Ecrit entre 2013 et 2016, révisé pour l'orthographe et certains points en 2025.

   

 



[1]. Niranjan Guha Roy, un disciple de Sri Aurobindo, écrit : « Il faut aussi expliquer quelque chose de fondamental concernant le yoga. Il y a trop souvent des idées fausses à ce sujet. Le retour à la nature n’a rien à faire avec le yoga. La concentration sur l’alimentation, biologique ou autre a très peu à faire avec le yoga. Former une communauté ou vivre en groupe juste pour être ensemble n’a rien à voir avec le yoga. Yoga en Inde signifie union avec le Divin, l’Absolu et la discipline nécessaire pour arriver à la réalisation. Le but de quelque bonheur personnel, d’être heureux, d’aimer d’une manière humaine appartient à l’éthique et n’a rien à voir avec le yoga. »

[2]. Ceci est inspiré d’une remarque de Bernadette Soubirous qui fût au centre des apparitions mariales de Lourdes.

[3]. Cette approche s’inspire de l’épicurisme chrétien. Ce dernier a fleuri lors de la Renaissance.

[4]. Sri Aurobindo relie la dimension vitale de l’ego à l’amour du drame : «Dans une lettre précédente, j'élevais des objections non contre l'aspiration, mais contre une certaine exigence qui fait de la paix, de la joie ou de l'Ânanda une condition pour pratiquer le yoga.
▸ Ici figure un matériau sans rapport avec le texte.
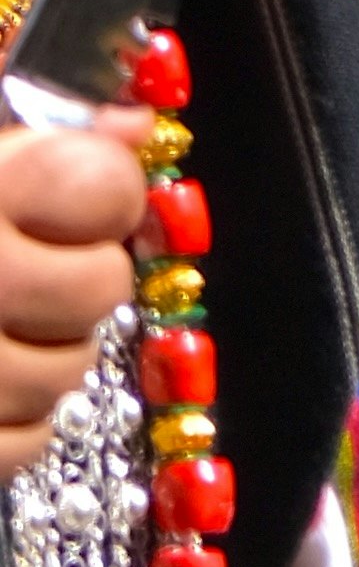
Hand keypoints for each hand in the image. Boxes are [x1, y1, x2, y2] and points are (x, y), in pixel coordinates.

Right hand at [0, 121, 145, 480]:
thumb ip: (45, 137)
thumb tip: (136, 123)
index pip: (101, 182)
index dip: (106, 190)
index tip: (83, 196)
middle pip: (99, 286)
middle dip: (82, 280)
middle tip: (36, 269)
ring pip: (68, 373)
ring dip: (48, 354)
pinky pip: (26, 444)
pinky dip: (14, 422)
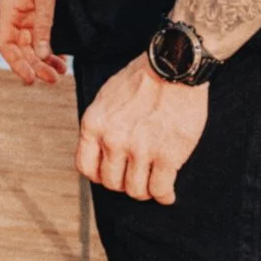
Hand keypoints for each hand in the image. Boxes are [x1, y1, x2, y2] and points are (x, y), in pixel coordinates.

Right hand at [0, 0, 66, 85]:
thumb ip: (44, 26)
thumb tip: (41, 55)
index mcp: (9, 8)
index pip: (5, 43)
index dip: (15, 63)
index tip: (30, 78)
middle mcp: (16, 13)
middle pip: (20, 48)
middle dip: (34, 65)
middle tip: (53, 79)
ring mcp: (30, 13)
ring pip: (32, 44)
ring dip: (44, 59)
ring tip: (60, 72)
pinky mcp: (43, 10)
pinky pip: (43, 35)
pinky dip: (51, 48)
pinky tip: (62, 58)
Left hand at [76, 56, 207, 203]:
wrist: (174, 65)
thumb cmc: (143, 77)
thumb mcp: (106, 97)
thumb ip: (101, 124)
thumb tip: (100, 149)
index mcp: (94, 124)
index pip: (86, 168)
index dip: (100, 174)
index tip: (113, 173)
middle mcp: (113, 140)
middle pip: (112, 183)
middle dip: (125, 183)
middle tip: (137, 177)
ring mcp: (140, 150)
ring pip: (136, 191)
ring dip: (146, 191)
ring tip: (153, 183)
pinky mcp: (167, 156)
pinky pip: (160, 189)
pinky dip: (164, 195)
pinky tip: (167, 193)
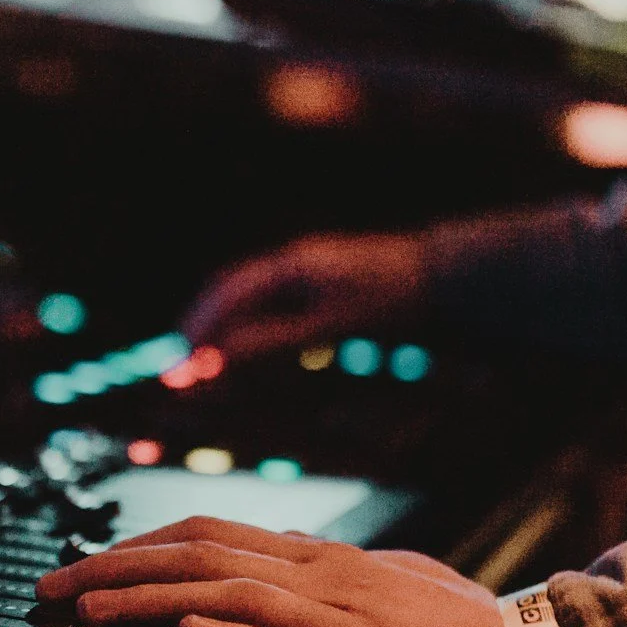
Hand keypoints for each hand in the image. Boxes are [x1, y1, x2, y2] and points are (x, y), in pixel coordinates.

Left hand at [33, 516, 532, 626]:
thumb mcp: (393, 608)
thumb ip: (325, 606)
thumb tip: (253, 616)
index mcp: (334, 565)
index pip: (218, 539)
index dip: (141, 549)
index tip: (83, 568)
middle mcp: (335, 583)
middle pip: (208, 556)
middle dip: (120, 569)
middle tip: (51, 588)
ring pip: (236, 599)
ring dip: (153, 602)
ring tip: (90, 610)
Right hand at [181, 232, 428, 359]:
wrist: (445, 276)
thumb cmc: (389, 298)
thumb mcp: (327, 325)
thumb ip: (271, 340)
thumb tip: (220, 358)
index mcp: (288, 267)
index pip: (227, 298)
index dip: (200, 331)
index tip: (181, 364)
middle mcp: (294, 262)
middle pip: (231, 290)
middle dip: (202, 325)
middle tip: (181, 360)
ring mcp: (311, 269)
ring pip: (252, 293)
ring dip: (226, 322)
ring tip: (207, 354)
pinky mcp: (329, 281)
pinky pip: (276, 298)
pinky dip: (254, 321)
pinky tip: (255, 340)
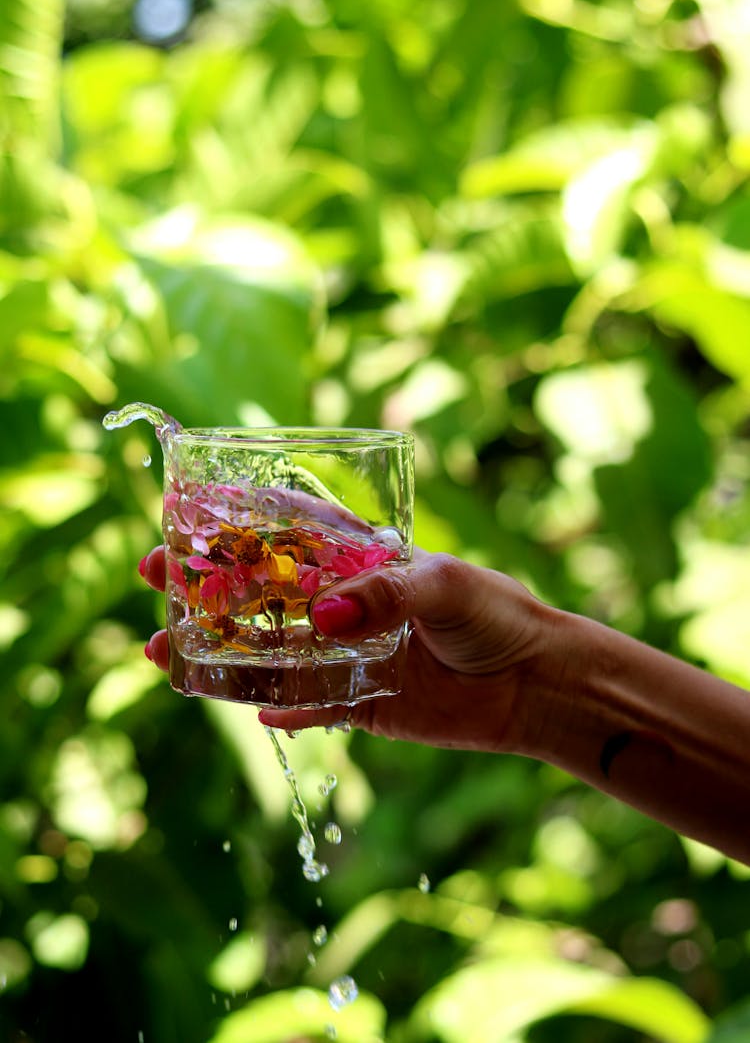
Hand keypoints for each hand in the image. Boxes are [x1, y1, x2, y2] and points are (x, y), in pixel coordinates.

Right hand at [140, 545, 554, 753]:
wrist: (535, 682)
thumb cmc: (496, 613)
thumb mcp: (444, 585)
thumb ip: (385, 595)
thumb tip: (321, 617)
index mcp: (360, 560)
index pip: (287, 533)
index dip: (235, 522)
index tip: (184, 511)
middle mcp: (345, 605)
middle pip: (261, 592)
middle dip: (206, 585)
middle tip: (156, 578)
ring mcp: (347, 655)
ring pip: (269, 653)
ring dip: (220, 651)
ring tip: (163, 650)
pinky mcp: (360, 705)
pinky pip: (307, 709)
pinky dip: (280, 712)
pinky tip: (248, 711)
Et c'est indésirable parce que si vous avez cette exigence, c'est le vital et non le psychique qui prend l'initiative. Quand c'est le vital qui mène, l'agitation, le découragement, la tristesse peuvent toujours venir, puisqu'ils sont la nature même du vital ; le vital est tout à fait incapable de demeurer en permanence dans la joie et la paix, car il a besoin de ce sentiment du drame de la vie qu'apportent leurs contraires. Et pourtant, quand apparaissent l'agitation et la tristesse, le vital s'écrie aussitôt: "Je ne reçois pas mon dû, à quoi bon faire le yoga ?" Ou bien il fait de cette tristesse un évangile et déclare que le sentier qui mène à l'accomplissement doit être une route tragique à travers le désert. Et pourtant c'est précisément cette prédominance du vital en nous qui rend inévitable la traversée du désert. », écrit-il dans Nouvelles lumières sur le yoga, chapitre 3 repris dans Le guide du yoga, Albin Michel Spiritualités.

[5]. On trouve ceci développé dans la fameuse dialectique du maitre et de l’esclave de Hegel. On en trouvera une version élaborée dans la Phénoménologie de l’Esprit mais une version peut-être plus aisée à saisir dans Le Précis de l’Encyclopédie des Sciences Philosophiques, § 430-433.    

[6]. http://www.lexpress.fr/actualite/sciences/cellules-souches-un-laboratoire-japonais-annonce-une-avancee-revolutionnaire_1318647.html

[7].  Mitleid en allemand signifie en effet souffrir (leiden) avec (mit)

[8]. Descartes et Nietzsche, à l'encontre son maître Schopenhauer, font de la générosité une qualité spirituelle première. 

[9]. A bien y regarder, on ne voit pas comment nous pourrions rajeunir les cellules cérébrales sans mettre fin à certains souvenirs, à certaines fixations passées. Ne pas vieillir pour un corps, c’est aussi se renouveler complètement.

  • [10]. Ceci dit reste à savoir du point de vue de l’aventure spirituelle, si le mouvement évolutif est une manifestation consciente de plus en plus consciente ou si ce n’est qu’une illusion dont il nous faut entièrement sortir.